Alors que je tends la main vers le frigo pour choisir mes fleurs, la clochette au-dessus de la porte tinte.
Je vais vers la caissière avec mes fleurs. Elle me sourit et dit : "14,50 €."
Je lui donne quinze euros et me retourne pour partir. Le type qui est entré après moi a une longue cicatrice sur le visage. Il me fixe de sous la capuche épaisse de sa veste.
Je sors vite et tourne au coin. Je rentre dans quelqu'un, manquant de tomber en arrière.
L'inconnu me rattrape par le bras. Je lève les yeux et manque de crier - c'est le grand type de tout à l'heure, celui de la poste.
Il me sourit et je réalise qu'il tient toujours fermement mon bras.
"Lâchez-moi !" je crie, essayant d'avoir l'air brave.
Il me tire brutalement dans l'ombre du bâtiment et me plaque contre le mur. Le type à la cicatrice nous rejoint dans le noir. J'essaie de crier, mais il m'en empêche vite.
"Ferme-la", dit le grand, en plaquant sa main sur ma bouche.
Il se penche vers moi, et je crie dans sa main.
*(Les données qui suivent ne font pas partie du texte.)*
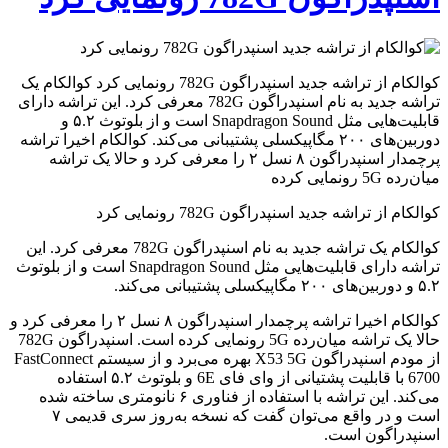
کوالکام از تراشه جدید اسنپدراگون 782G رونمایی کرد کوالکام یک
تراشه جدید به نام اسنپدراگون 782G معرفی کرد. این تراشه دارای
قابلیت‌هایی مثل Snapdragon Sound است و از بلوتوث ۵.۲ و
دوربین‌های ۲۰۰ مگاپیکسلی پشتیبانی می‌کند.‌ کوالکام اخیرا تراشه
پرچمدار اسنپدراگون ۸ نسل ۲ را معرفی کرد و حالا یک تراشه
میان‌رده 5G رونمایی کرده
کوالکام از تراشه جدید اسنپدراگون 782G رونمایی کرد
کوالکام یک تراشه جدید به نام اسنپدراگون 782G معرفی کرد. این
تراشه دارای قابلیت‌هایی مثل Snapdragon Sound است و از بلوتوث
۵.۲ و دوربین‌های ۲۰۰ مگاپیکسلی پشتیبانی می‌کند.‌
کوالکام اخیرا تراشه پرچمدار اسنپدراگون ۸ نسل ۲ را معرفی کرد و
حالا یک تراشه میان‌رده 5G رونمایی کرده است. اسنپدراگون 782G
از مودم اسنپدراگون X53 5G بهره می‌برد و از سیستم FastConnect
6700 با قابلیت پشتیانی از وای فای 6E و بلوتوث ۵.۲ استفاده
می‌کند. این تراشه با استفاده از فناوری ۶ نانومتری ساخته شده
است و در واقع می‌توان گفت که نسخه به‌روز سری قدیمی ۷
اسنپدراگون است.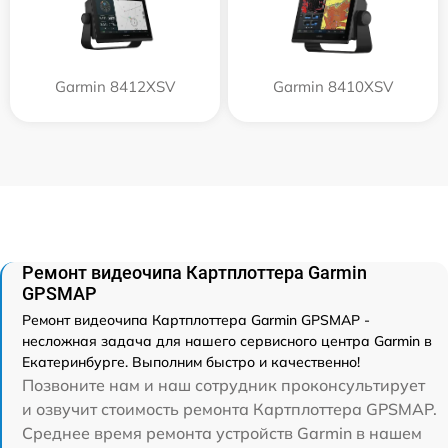
Garmin 8412XSV
Garmin 8410XSV
Ремонт видеочипа Картплоттера Garmin
GPSMAP
Ремонт видеочипа Картплоттера Garmin GPSMAP -
несложная задача для нашего сервисного центра Garmin в
Екатеринбурге. Выполним быстро и качественно!
Позвоните нам и наш сотрудник проконсультирует
и озвучит стоимость ремонта Картплоттера GPSMAP.
Среднее время ремонта устройств Garmin в нашем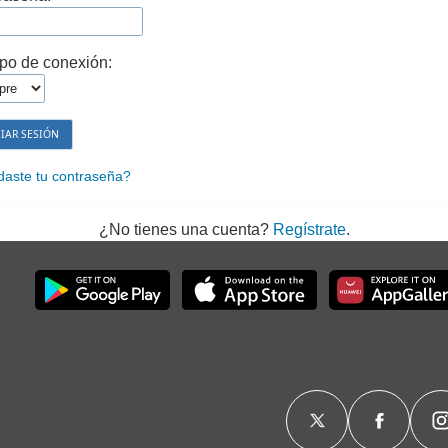
po de conexión:
daste tu contraseña?
¿No tienes una cuenta?
Regístrate
.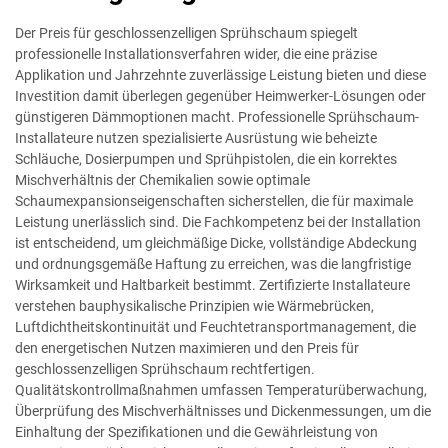
Der Preis für geschlossenzelligen Sprühschaum spiegelt
professionelle Installationsverfahren wider, die eine präzise
Applikation und Jahrzehnte zuverlässige Leistung bieten und diese
Investition damit überlegen gegenüber Heimwerker-Lösungen oder
günstigeren Dämmoptionen macht. Professionelle Sprühschaum-
Installateure nutzen spezialisierte Ausrüstung wie beheizte
Schläuche, Dosierpumpen und Sprühpistolen, die ein korrektes
Mischverhältnis der Chemikalien sowie optimale
Schaumexpansionseigenschaften sicherstellen, die für maximale
Leistung unerlässlich sind. Die Fachkompetenz bei der Installation
ist entscheidend, um gleichmäßige Dicke, vollständige Abdeckung
und ordnungsgemäße Haftung zu erreichen, was die langfristige
Wirksamkeit und Haltbarkeit bestimmt. Zertifizierte Installateure
verstehen bauphysikalische Prinzipien wie Wärmebrücken,
Luftdichtheitskontinuität und Feuchtetransportmanagement, die
den energetischen Nutzen maximieren und den Preis für
geschlossenzelligen Sprühschaum rechtfertigen.
Qualitätskontrollmaßnahmen umfassen Temperaturüberwachung,
Überprüfung des Mischverhältnisses und Dickenmessungen, um die
Einhaltung der Spezifikationen und die Gewährleistung von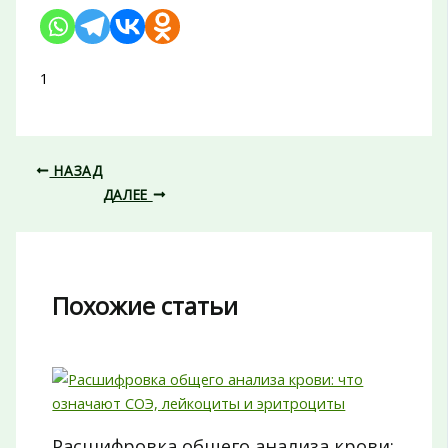
1
НАЗАД
ДАЛЕЕ
Похожие статьи
Расшифровка общего анализа крови: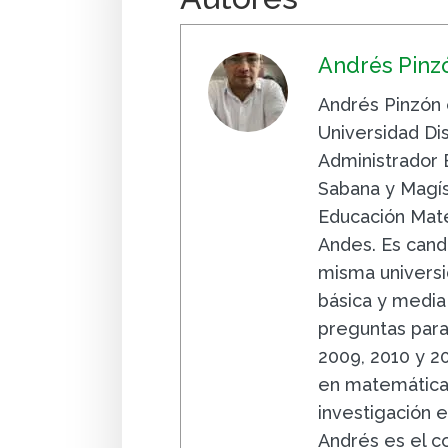
Andrés Pinz
Andrés Pinzón 
Universidad Dis
Administrador 
Sabana y Magí
Educación Mate
Andes. Es cand
misma universi
básica y media
preguntas para
2009, 2010 y 20
en matemáticas
investigación 
Andrés es el c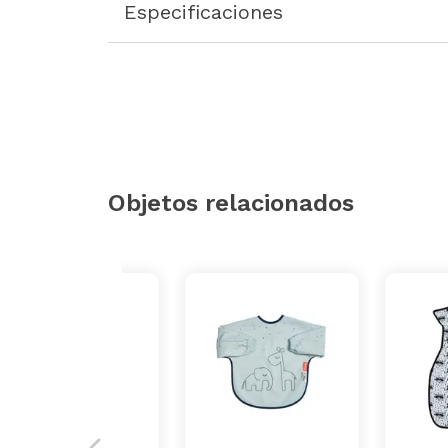
Especificaciones
Objetos relacionados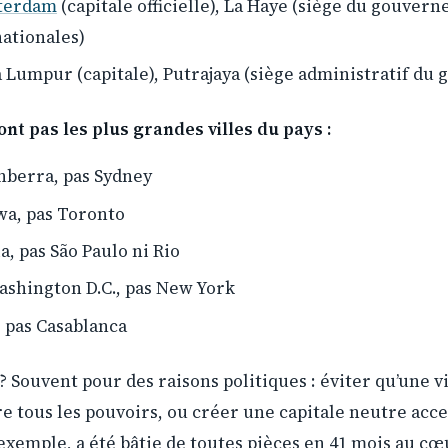
terdam
(capitale officielle), La Haye (siège du gouver
nationales)
a Lumpur (capitale), Putrajaya (siège administratif d
ont pas les plus grandes villes du pays :
berra, pas Sydney
a, pas Toronto
a, pas São Paulo ni Rio
shington D.C., pas New York
 pas Casablanca
 Souvent pour des raisons politiques : éviter qu’une vi
e tous les pouvoirs, ou créer une capitale neutre accep
 exemple, a été bâtie de toutes pièces en 41 mois au c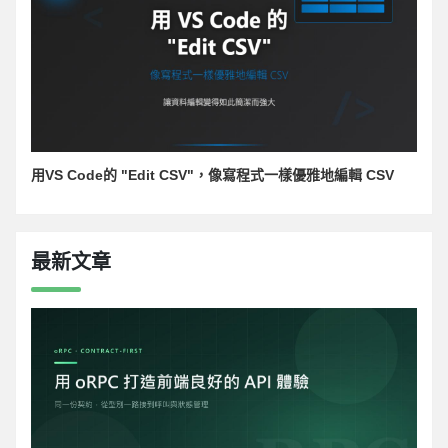
用VS Code的 "Edit CSV"，像寫程式一樣優雅地編輯 CSV
最新文章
Il s'arrête près de mon cou et... me renifle ?
Il vient vraiment de me sentir ?
"C'est pas elle", dit-il au type à la cicatrice.
"Merde, je-" Sa phrase est coupée par un grognement profond.
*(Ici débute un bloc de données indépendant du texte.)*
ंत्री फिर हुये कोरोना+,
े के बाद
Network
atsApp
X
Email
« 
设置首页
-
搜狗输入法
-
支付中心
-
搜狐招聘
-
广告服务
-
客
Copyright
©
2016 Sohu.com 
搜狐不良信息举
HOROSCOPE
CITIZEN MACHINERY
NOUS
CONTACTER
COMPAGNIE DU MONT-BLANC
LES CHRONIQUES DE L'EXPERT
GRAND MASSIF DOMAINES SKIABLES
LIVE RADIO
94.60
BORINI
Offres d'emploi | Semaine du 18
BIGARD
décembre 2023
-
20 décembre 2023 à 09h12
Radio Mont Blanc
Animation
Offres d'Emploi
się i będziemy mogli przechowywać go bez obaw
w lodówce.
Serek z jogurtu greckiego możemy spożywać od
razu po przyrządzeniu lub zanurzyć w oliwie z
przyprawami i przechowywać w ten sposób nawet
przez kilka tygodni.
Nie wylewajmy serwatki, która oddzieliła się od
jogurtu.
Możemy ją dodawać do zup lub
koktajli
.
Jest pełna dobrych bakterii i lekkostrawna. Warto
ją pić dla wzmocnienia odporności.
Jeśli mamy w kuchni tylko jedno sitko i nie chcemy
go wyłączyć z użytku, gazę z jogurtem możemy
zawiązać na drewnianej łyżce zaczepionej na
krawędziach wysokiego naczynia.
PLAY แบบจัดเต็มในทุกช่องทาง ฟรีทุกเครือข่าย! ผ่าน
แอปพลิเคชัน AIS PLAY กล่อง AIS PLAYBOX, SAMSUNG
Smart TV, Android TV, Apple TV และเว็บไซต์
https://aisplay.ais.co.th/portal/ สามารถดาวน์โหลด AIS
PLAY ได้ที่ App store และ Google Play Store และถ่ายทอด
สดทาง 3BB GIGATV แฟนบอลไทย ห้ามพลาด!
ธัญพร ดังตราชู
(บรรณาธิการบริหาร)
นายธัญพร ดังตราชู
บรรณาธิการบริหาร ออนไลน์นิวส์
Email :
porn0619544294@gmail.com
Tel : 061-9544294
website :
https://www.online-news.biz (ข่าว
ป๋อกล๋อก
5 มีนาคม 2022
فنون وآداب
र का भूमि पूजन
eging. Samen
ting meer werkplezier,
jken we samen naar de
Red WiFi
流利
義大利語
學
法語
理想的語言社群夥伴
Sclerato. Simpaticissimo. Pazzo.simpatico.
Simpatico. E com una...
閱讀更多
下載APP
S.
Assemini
Un énorme loup bondit, projetant le type à la cicatrice au sol. Le grand se retourne, mais c'est trop tard - un autre loup surgit de l'obscurité et lui mord le cou.
Je me plaque contre le mur et ferme les yeux. Ça doit être un cauchemar. Des loups aussi gros n'existent pas.
J'entends un bruit horrible. J'ouvre un œil pour voir la tête du type à la cicatrice être arrachée. La tête du grand est déjà partie, et il... fond. Son corps fond dans le sol.
Ma bouche reste ouverte.
Je commence à voir flou. Mes jambes flanchent et tout tourne.
Alors que tout devient noir, un des loups se transforme en homme. Un homme complètement à poil.